▶ _Exercise aim_: Every record below is to be retyped exactly.

Segment Start: Records provided

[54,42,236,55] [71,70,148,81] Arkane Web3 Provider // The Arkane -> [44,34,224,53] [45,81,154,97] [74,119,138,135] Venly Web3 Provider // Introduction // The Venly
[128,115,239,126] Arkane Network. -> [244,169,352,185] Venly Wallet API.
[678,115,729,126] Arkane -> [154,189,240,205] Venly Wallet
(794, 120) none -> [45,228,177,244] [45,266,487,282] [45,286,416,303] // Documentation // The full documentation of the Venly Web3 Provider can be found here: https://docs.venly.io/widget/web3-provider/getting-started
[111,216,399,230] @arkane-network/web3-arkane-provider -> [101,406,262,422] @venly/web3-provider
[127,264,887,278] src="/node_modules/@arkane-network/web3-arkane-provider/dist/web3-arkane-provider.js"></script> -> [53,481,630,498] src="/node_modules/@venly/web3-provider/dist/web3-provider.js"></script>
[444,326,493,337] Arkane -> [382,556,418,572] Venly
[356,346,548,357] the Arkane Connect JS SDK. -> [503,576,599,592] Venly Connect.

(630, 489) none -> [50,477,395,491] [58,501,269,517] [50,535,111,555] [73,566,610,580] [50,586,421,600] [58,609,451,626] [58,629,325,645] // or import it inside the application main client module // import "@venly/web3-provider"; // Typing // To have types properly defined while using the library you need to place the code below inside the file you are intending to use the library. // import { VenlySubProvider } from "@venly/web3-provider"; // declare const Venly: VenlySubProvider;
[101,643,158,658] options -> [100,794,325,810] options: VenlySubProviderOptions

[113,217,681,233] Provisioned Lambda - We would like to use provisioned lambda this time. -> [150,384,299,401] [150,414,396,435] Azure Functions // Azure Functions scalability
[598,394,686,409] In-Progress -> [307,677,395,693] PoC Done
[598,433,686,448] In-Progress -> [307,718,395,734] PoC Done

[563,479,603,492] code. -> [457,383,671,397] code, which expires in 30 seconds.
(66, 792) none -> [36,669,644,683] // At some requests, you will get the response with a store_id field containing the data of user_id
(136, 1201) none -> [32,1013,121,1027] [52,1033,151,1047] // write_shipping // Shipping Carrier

Segment End: Records provided

▶ _Finished exercise_:
[54,42,236,55] [71,70,148,81] Arkane Web3 Provider // The Arkane -> [44,34,224,53] [45,81,154,97] [74,119,138,135] Venly Web3 Provider // Introduction // The Venly
[128,115,239,126] Arkane Network. -> [244,169,352,185] Venly Wallet API.
[678,115,729,126] Arkane -> [154,189,240,205] Venly Wallet
(794, 120) none -> [45,228,177,244] [45,266,487,282] [45,286,416,303] // Documentation // The full documentation of the Venly Web3 Provider can be found here: https://docs.venly.io/widget/web3-provider/getting-started
[111,216,399,230] @arkane-network/web3-arkane-provider -> [101,406,262,422] @venly/web3-provider
[127,264,887,278] src="/node_modules/@arkane-network/web3-arkane-provider/dist/web3-arkane-provider.js"></script> -> [53,481,630,498] src="/node_modules/@venly/web3-provider/dist/web3-provider.js"></script>
[444,326,493,337] Arkane -> [382,556,418,572] Venly
[356,346,548,357] the Arkane Connect JS SDK. -> [503,576,599,592] Venly Connect.

(630, 489) none -> [50,477,395,491] [58,501,269,517] [50,535,111,555] [73,566,610,580] [50,586,421,600] [58,609,451,626] [58,629,325,645] // or import it inside the application main client module // import "@venly/web3-provider"; // Typing // To have types properly defined while using the library you need to place the code below inside the file you are intending to use the library. // import { VenlySubProvider } from "@venly/web3-provider"; // declare const Venly: VenlySubProvider;
[101,643,158,658] options -> [100,794,325,810] options: VenlySubProviderOptions

[113,217,681,233] Provisioned Lambda - We would like to use provisioned lambda this time. -> [150,384,299,401] [150,414,396,435] Azure Functions // Azure Functions scalability
[598,394,686,409] In-Progress -> [307,677,395,693] PoC Done
[598,433,686,448] In-Progress -> [307,718,395,734] PoC Done

[563,479,603,492] code. -> [457,383,671,397] code, which expires in 30 seconds.
(66, 792) none -> [36,669,644,683] // At some requests, you will get the response with a store_id field containing the data of user_id
(136, 1201) none -> [32,1013,121,1027] [52,1033,151,1047] // write_shipping // Shipping Carrier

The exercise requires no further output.